◆ Daftar Tugas ◆
[1] Sebutkan semua jenis keterampilan yang diberi definisi dalam teks tentang kompetensi kepala sekolah.
[2] Lanjutkan teks tentang kompetensi kepala sekolah, dimulai sesudah kalimat terakhirnya.

◆ Teks Dokumen ◆
_ _ _ _

Keterampilan teknis, adalah keterampilan yang berhubungan dengan pengetahuan,
metode dan teknik-teknik tertentu dalam menyelesaikan tupoksi. 2). Keterampilan
manusiawi, adalah keterampilan yang menunjukkan kemampuan seorang manajer dalam
bekerja sama dengan orang lain secara efektif dan efisien. 3). Keterampilan
konseptual, merupakan keterampilan yang behubungan dengan cara kepala sekolah
memandang sekolah, keterkaitan sekolah dengan struktur di atasnya dan dengan
pranata-pranata kemasyarakatan, serta program kerja sekolah secara keseluruhan.
Kompetensi
manajerial menuntut kepala sekolah antara lain harus mampu menyusun perencanaan
sekolah, mampu mengembangkan organisasi sekolah, mampu memimpin sekolah secara
optimal, mampu menciptakan budaya dan iklim sekolah yang kondusif, mampu
mengelola guru dan staf, peserta didik, kurikulum, keuangan, sarana dan
prasarana dan lain sebagainya secara optimal. Sedangkan kompetensi
kewirausahaan mengharuskan kepala sekolah bisa menciptakan inovasi yang
berguna bagi pengembangan sekolah, bisa bekerja keras untuk mencapai
keberhasilan sekolah, harus memiliki motivasi yang kuat untuk sukses dalam
melaksanakan tugas, pantang menyerah dan selalu mencari solusi terbaik dalam
menghadapi kendala yang dihadapi sekolah, serta memiliki naluri kewirausahaan.

_ _ _ _

Catatan dari kumpulan pertanyaan spasial:
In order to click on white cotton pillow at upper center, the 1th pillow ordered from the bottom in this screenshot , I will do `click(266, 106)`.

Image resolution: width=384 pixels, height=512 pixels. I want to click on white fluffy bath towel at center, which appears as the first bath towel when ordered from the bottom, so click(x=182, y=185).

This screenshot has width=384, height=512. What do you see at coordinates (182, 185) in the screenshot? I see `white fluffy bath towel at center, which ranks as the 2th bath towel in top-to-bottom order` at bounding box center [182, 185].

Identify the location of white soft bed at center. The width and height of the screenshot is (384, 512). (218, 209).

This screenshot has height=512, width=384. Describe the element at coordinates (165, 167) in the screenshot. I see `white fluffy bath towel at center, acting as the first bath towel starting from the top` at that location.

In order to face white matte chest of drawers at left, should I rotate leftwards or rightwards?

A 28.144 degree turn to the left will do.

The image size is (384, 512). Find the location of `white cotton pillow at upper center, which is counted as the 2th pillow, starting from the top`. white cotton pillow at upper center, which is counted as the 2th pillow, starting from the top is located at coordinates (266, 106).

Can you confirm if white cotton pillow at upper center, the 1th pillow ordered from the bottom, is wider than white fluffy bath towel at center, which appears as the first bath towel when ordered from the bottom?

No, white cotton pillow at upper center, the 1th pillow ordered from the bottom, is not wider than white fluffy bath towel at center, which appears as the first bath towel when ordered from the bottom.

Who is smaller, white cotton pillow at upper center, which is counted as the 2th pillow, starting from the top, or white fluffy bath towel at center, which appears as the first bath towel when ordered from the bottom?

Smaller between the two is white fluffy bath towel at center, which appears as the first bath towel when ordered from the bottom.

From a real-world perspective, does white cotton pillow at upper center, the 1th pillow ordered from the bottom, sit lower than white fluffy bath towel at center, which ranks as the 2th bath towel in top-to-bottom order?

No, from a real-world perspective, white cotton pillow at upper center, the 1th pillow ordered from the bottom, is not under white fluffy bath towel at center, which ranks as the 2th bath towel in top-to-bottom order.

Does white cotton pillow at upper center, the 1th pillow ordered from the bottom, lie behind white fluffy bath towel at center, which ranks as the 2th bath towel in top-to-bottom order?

_ _ _ _

◆ Jawaban Latihan ◆
[1] Keterampilan teknis, keterampilan manusiawi, dan keterampilan konseptual.

[2]
c.
Kekuatan mengangkat kepala sekolah melalui jalur karir
Dalam proses pengangkatan kepala sekolah melalui
jalur karir seorang kepala sekolah telah mempunyai pengalaman yang baik dalam
hal pendidikan karena seseorang dengan pengalaman yang banyak akan dapat
membantu seseorang dalam meningkatkan kinerja seseorang. Menurut Ordway Tead,
bahwa timbulnya seorang pemimpin, karana : (1) Membentuk diri sendiri (self
constituded leader, self mademan, born leader) (2). Dipilih oleh golongan,
artinya ia menjadi pemimpin karena jasa-jasanya, karena kecakapannya,
keberaniannya dan sebagainya terhadap organisasi. (3) Ditunjuk dari atas,
artinya ia menjadi pemimpin karena dipercaya dan disetujui oleh pihak atasannya
(Imam Mujiono, 2002: 18).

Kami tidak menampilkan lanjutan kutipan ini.